## [RECORDS PROVIDED]
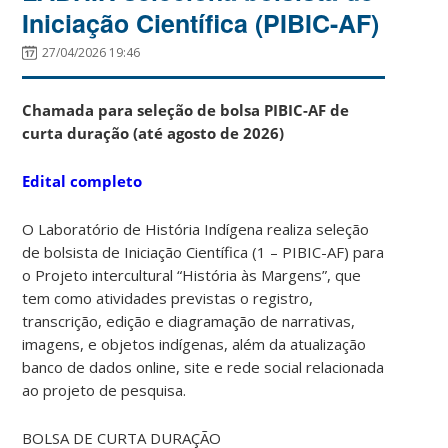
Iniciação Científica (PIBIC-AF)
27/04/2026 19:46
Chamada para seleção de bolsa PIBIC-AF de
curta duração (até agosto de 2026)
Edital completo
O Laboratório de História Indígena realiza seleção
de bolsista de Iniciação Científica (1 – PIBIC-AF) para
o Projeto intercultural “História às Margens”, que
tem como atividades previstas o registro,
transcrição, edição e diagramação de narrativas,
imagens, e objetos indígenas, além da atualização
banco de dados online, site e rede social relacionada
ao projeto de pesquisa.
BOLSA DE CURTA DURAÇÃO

## [TASK DESCRIPTION]
Lines holding "Científica" are the ones to copy; find all of them in the listing.

## [OUTPUT]
Iniciação Científica (PIBIC-AF)
de bolsista de Iniciação Científica (1 – PIBIC-AF) para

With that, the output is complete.